An elderly gentleman brought her to the shelter.. she had been thrown out of a car passing by and she has a couple broken toes and will go back to vet on friday for a follow up...


----------



## mylissyk (Feb 25, 2007)

She's a cutie, but I think her ears aren't totally Golden. Maybe collie or husky, her eyes have a little something husky about them. I bet she gets adopted quickly, cute puppies like her usually do.


----------



## jeffreyzone (Feb 8, 2006)

Looks like a retriever mix to me. What a cutie! I'll bet she is a smart one!


----------



## greg bell (May 24, 2005)

I agree..the ears just don't look right for a golden pup..but she is a sweetheart..


----------



## Charlie06 (Feb 10, 2007)

When I first saw the pic it reminded me of a husky in the face. Very cute....I'm sure it won't be long before someone takes her...


----------



## robinsegg26 (Nov 14, 2006)

thanks guys... wasnt sure about her ears either. and her face in general... and you are right shes really cute!!! and will be adopted really quick.. you should have seen all of the dogs on the email she came with... breaks your heart..

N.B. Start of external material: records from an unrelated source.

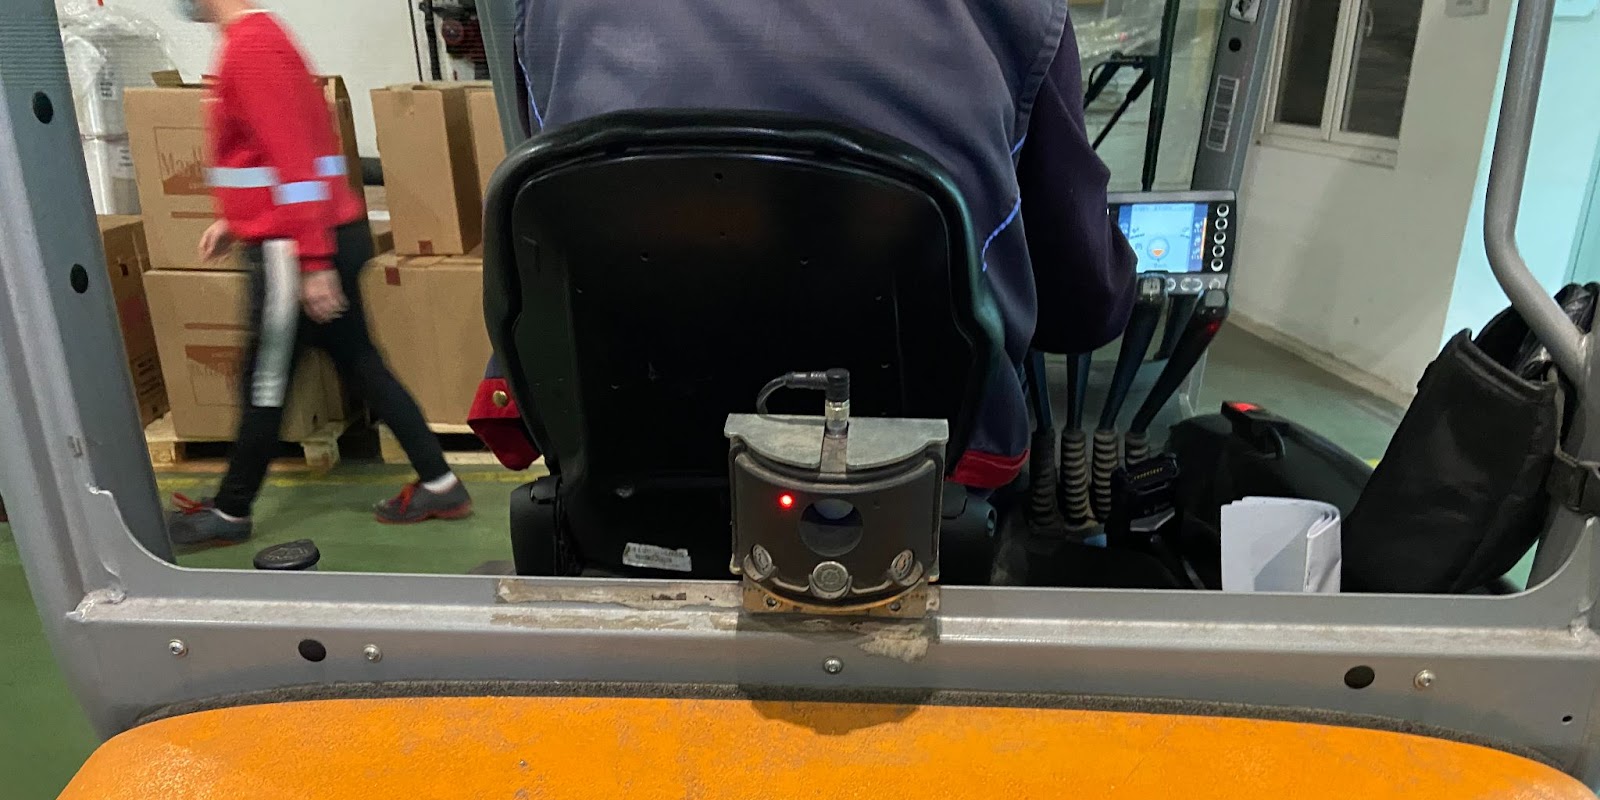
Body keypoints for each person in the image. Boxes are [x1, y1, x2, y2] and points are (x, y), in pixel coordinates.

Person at [473, 0, 1136, 489]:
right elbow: (1082, 308)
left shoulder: (550, 12)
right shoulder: (1020, 14)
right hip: (924, 489)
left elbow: (560, 218)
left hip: (629, 464)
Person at [166, 0, 472, 547]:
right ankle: (441, 483)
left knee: (264, 381)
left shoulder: (253, 47)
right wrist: (239, 219)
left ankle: (231, 512)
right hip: (306, 234)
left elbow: (298, 160)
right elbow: (273, 154)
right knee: (359, 363)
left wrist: (311, 262)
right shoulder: (254, 41)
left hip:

Paws to the Rescue here in SC is actually taking donations from people and paying for HW test for the dogs in the shelters before they try and find rescues to take them. Its a great organization. And it helps place them faster if you can tell the rescue they are HW positive...


----------



## Boofy Bonbon (Feb 25, 2007)

She looks very much like a Collie X Golden puppy I saw on a walk, but I agree the eyes look like one of a husky, probably isn't though. 

I'm sure she will get adopted quickly.


----------



## GoldenShamus (Feb 26, 2007)

Looks like a golden mix to me, but looks like a lot of golden!


----------



## gold'nchocolate (May 31, 2005)

My first thought was Golden/Collie mix. What I can't understand, though  , is how anyone can throw a puppy out of a car window!!!!!!!:no:


----------



## DanielleH (Nov 4, 2006)

gold'nchocolate said:


> My first thought was Golden/Collie mix. What I can't understand, though  , is how anyone can throw a puppy out of a car window!!!!!!!:no:


Thats what I was thinking too, a golden/collie mix.

Poor pup, how could someone be so cruel to something so precious!! People can definitly be stupid, hateful, and cruel. 
I am glad she will be okay though.. poor pup..


----------



## Goldndust (Jul 30, 2005)

She looks like a mix to me too, but she sure is a cute little fur ball. Some people are very cruel, and that is very sad that someone could have even done that.


----------



## Karen519 (Aug 21, 2006)

*Adorable..*

That puppy is absolutely adorable. She looks a LOT like a Golden to me-could be a Golden Ret./ Collie Mix-what does it matter if she's not purebred.

Golden Ret. and Collie are two WONDERFUL breeds. Hope someone adopts her-can't believe anyone could be so cruel to throw a dog out of a window!!


----------